### [Given passage]
Re: htdig: excluding directories? (fwd)


Joe R. Jah (jjah@cloud.ccsf.cc.ca.us)
Thu, 2 Apr 1998 12:37:46 -0800 (PST)


Hi Folks,

I am sorry to bother you again with the same question, but I have been
unable to contact the original poster of this patch, Warren Jones, his
domain, <wjones@tc.fluke.com> is nonexistant at the moment.

Has anyone successfully applied this patch, or a similar one, to prevent
ht://Dig from indexing local files multiple times?

Thank you in advance for any pinter, hint, help.

Ps. Is there a searchable archive for this mailing list? I sent an email
to Majordomo@sdsu.edu with the body of "index htdig" and I got:

>>>> index htdig
.:
total 0

Did I send the message to the right address? Help!

Joe

     _/ _/_/_/ _/ ____________ __o
     _/ _/ _/ _/ ______________ _-\<,_
 _/ _/ _/_/_/ _/ _/ ......(_)/ (_)
  _/_/ oe _/ _/. _/_/ ah jjah@cloud.ccsf.cc.ca.us

---------- Forwarded message ----------
Date: Wed, 10 Sep 1997 14:40:21 -0700
From: Warren Jones <wjones@tc.fluke.com>
To: Andrew Scherpbier <andrew@contigo.com>
Cc: htdig@sdsu.edu
Subject: Re: htdig: excluding directories?

On Tue, Sep 02, 1997 at 01:59:50PM -0700, Andrew Scherpbier wrote:

> Hmmm... Maybe htdig could store an MD5 signature for each file that it
> finds and only store unique ones. It would mean another hashtable in
> the code but it would definitely reduce these problems.
> Would it be important to see all URLs that reference the same document?
> Should the MD5's only be valid for any one host or domain?

I modified ht://Dig to allow it to reject URL's on a local host that
are links (through the file system) to a URL that has already been
indexed. This works with the local_urls option in version 3.0.8b2.
I didn't bother to create another hashtable, but just added a key
based on the file's device and inode numbers to Retriever::visited.
The following patch was made against version 3.0.8b2.

--------------------------------------------------------------------
Warren Jones | To keep every cog and wheel is the first
Fluke Corporation | precaution of intelligent tinkering.
Everett, Washington, USA | -- Aldo Leopold
--------------------------------------------------------------------

Index: Retriever.cc
===================================================================
RCS file: /usr0/wjones/src/CVS.repo/htdig/htdig/Retriever.cc,v
retrieving revision 1.1.1.2
diff -c -r1.1.1.2 Retriever.cc
*** Retriever.cc 1997/09/04 19:22:52 1.1.1.2
--- Retriever.cc 1997/09/10 21:14:09
***************
*** 32,37 ****
--- 32,38 ----
  #include "Parsable.h"

### [Listed entries]
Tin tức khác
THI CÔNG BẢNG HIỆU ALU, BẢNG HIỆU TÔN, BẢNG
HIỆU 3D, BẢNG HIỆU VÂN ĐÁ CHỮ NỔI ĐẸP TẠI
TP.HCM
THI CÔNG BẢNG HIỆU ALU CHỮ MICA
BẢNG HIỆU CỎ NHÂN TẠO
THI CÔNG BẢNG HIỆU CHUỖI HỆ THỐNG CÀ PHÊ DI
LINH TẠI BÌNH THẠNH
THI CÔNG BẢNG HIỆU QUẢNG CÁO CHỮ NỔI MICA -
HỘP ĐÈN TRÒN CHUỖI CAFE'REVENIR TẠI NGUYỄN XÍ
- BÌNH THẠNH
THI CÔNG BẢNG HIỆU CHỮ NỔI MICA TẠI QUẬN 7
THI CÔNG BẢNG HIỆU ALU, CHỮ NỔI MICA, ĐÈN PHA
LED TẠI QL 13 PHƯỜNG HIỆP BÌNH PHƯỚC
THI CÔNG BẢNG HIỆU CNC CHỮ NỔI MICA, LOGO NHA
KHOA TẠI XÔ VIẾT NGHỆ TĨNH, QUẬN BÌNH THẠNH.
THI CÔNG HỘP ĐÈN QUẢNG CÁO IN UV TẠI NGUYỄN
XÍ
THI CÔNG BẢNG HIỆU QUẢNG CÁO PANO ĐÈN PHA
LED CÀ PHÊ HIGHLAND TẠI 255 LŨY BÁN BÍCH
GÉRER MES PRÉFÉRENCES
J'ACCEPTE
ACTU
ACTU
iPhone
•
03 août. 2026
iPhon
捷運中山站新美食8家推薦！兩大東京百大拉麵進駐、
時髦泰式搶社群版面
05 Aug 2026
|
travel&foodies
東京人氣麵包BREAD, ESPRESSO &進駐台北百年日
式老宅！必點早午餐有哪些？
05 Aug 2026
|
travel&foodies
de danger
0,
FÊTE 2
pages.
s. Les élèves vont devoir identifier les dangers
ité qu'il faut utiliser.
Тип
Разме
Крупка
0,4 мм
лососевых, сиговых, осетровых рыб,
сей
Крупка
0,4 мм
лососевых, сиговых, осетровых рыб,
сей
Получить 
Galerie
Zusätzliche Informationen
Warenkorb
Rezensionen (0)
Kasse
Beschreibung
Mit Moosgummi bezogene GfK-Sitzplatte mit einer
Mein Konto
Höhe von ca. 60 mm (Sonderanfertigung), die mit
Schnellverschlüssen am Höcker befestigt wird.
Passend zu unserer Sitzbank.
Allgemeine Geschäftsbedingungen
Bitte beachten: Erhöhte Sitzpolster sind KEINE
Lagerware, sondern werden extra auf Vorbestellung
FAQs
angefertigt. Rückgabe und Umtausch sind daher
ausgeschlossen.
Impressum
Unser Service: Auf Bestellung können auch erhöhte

### [Problem 1]
In the htdig mailing-list post, what did Warren Jones add to Retriever::visited instead of creating another hashtable?
### [Problem 2]
Retype the part of the htdig mailing-list post that starts at "On Tue, Sep" and ends at "reduce these problems.".
### [Problem 3]
Write what comes next in the htdig mailing-list post, picking up after its final line.

### [Exercise response 1]
A key based on the file's device and inode numbers.

### [Exercise response 2]
On Tue, Sep 02, 1997 at 01:59:50PM -0700, Andrew Scherpbier wrote:

> Hmmm... Maybe htdig could store an MD5 signature for each file that it
> finds and only store unique ones. It would mean another hashtable in
> the code but it would definitely reduce these problems.

### [Exercise response 3]
  #include "Document.h"
  #include <StringList.h>
+ #include <sys/stat.h>
  
  static WordList words;
  
***************
*** 441,447 ****
      url = u;
      url.lowercase();
  
! return !visited.Exists(url);
  }
  
  
--- 442,478 ----
      url = u;
      url.lowercase();
  
! if ( visited.Exists(url) )
! return FALSE;
!
! String *local_filename = IsLocal(u); // For local URL's, check
! if ( local_filename ) // list for device and inode
! { // to make sure we haven't
! struct stat buf; // already indexed a link
! // to this file.
!
! if ( stat(local_filename->get(),&buf) == 0 )
! {
! char key[2*sizeof(ino_t)+2*sizeof(dev_t)+2]; // Make hash key
! sprintf( key, "%x+%x", buf.st_dev, buf.st_ino ); // from device
! if ( visited.Exists(key) ) // and inode.
! {
! if ( debug ) {
! String *dup = (String*)visited.Find(key);
! cout << endl
! << "Duplicate: " << local_filename->get()
! << " -> " << dup->get() << endl;
! }
! delete local_filename;
! return FALSE;
! }
! visited.Add(key,local_filename);
! return TRUE;
! }
! delete local_filename;
! }
! return TRUE;
!
  }

----------------------------------------------------------------------
To unsubscribe from the htdig mailing list, send a message to
htdig-request@sdsu.edu containing the single word "unsubscribe" in
the body of the message.

----------------------------------------------------------------------
To unsubscribe from the htdig mailing list, send a message to
htdig-request@sdsu.edu containing the single word "unsubscribe" in
the body of the message.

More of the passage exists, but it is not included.